Золотой истукан | страница 49
Он рассказал на стоянке:
— Гадал я, прежде чем войску уйти за Днепр. Камешки горстью метал. Самая крупная галька дальше других укатилась. Попала в костер. Говорю Хунгару: берегись. Обругал, все по-своему сделал. И угодил в огонь.
— Кидали мы камни на речке. Мелочь падает ближе, хоть с той же силой бросаешь. Оттого, наверно, что вес у нее невеликий.
— Разве?
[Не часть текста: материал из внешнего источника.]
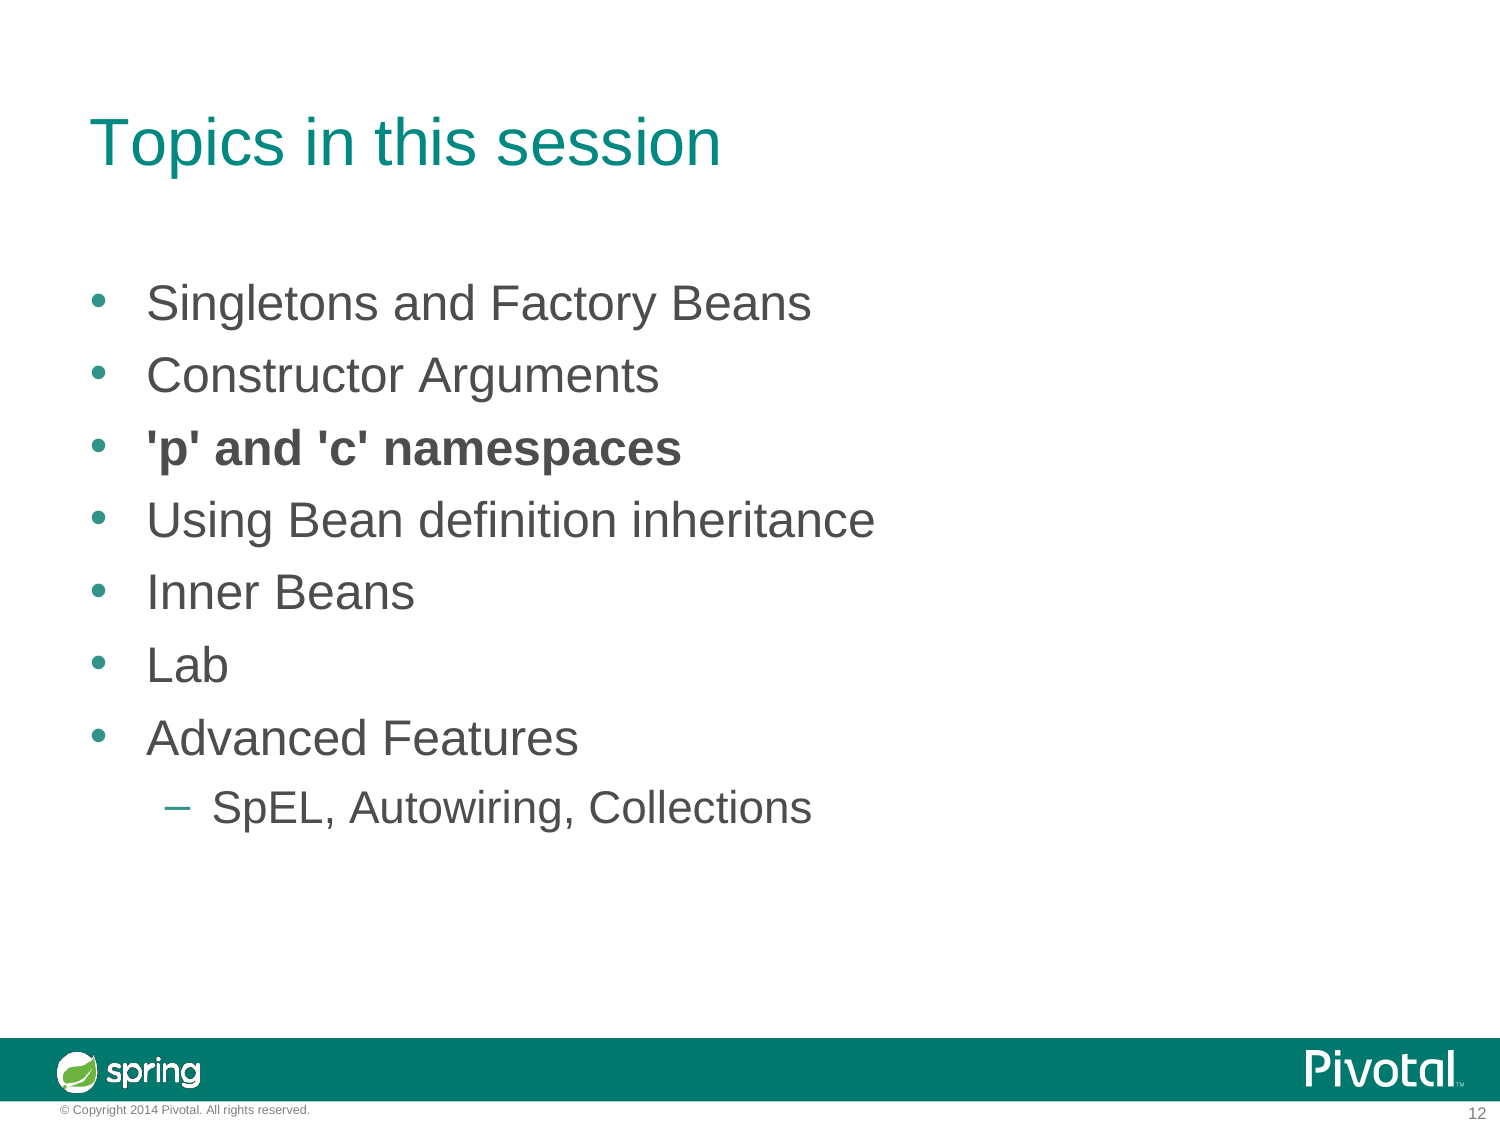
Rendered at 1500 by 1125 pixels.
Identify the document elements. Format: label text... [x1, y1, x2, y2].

picture [1306, 1050, 1464, 1087]
list Singletons and Factory Beans Constructor Arguments 'p' and 'c' namespaces Using Bean definition inheritance Inner Beans Lab Advanced Features SpEL, Autowiring, Collections [75, 262, 1426, 1013]
picture [32, 1041, 210, 1103]
title Topics in this session [75, 45, 1426, 233]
Хм. Не знаю. — Подумав, добавил, будто и не к месту: — Наши деды, печась о племени, отдавали Хан-Тэнгре вождей. Властвуй год по уговору, все твое: ешь, пей, бесись, веселись, делай с нами, что хочешь, а минет год — ложись на плаху…
Перед ними возник молодой угрюмый воин в белом колпаке с черной кисточкой, с бархатными, тоже черными, загнутыми кверху полями. Кафтан узок, с рукавами до локтей, ковровые штаны широкие, прямые, с разрезами внизу. Из-под них торчат кривые носы сафьяновых красных сапог. Сбоку, на поясе, меч, за спиной — круглый щит.
Руслан приметил: мечи — у начальников. У простых — длинные копья, а чаще луки да стрелы. Даже ножей почти не видать: нужно, скажем, прут обстругать, овцу зарезать, шкуру снять с нее — орудуют острым, как нож, плоским наконечником стрелы.
…Узнал его Руслан — тот самый, что с хазарином спорил на холме.
— Уйгун, Хунгаров младший брат, — шепнул Кубрат. Отвернулся, уныло запел. Словно заплакал, запричитал голосом тонким, протяжным. Уйгун сел рядом, подпер кулаками скулы.
Руслан:
— Эх, отче. Песни у вас…
— Что?
— Не больно веселые.
— Видишь — степь. И небо — огромное, пустое. И так — тысячи верст, тысячи верст… — Старик с надрывом вздохнул, скорей зевнул тягуче и зло, с переходом в приглушенный вопль. («Как тогда Баян-Слу, — подумал Руслан — И Калгаст на реке…) — А мы… все бродим, чего-то ищем…
— Одуреешь — всю жизнь кочевать.
Уйгун раздраженно бросил Кубрату пять-шесть гортанных, шипящих, рычащих слов. О чем, дескать, речь. Старик перевел. Княжич встрепенулся, взмахнул кулаком. Говорил он резко, хлестко. Будто пленных плетью стегал.
Кубрат сурово пересказывал:
— Говорит: как это можно — вечно сидеть на месте? Все равно что на привязи. С тоски сдохнешь.
…Вот на Кавказе иберы, албаны, армене — тысячу лет в горах своих киснут, в тех же долинах. И что? Ни одного путного племени нет среди них.
…Вроде крепкие, храбрые и все такое, ученые, гордые — не подступись, а стоит нам, степным скитальцам, у которых добра: конь, стрелы да ненависть, гикнуть да кинуться, скрежеща зубами, — куда все девалось! Прячутся в башнях, как суслики в норах. Извечно их бьем Если б не кручи, не башни на кручах — давно бы под корень тех храбрецов извели.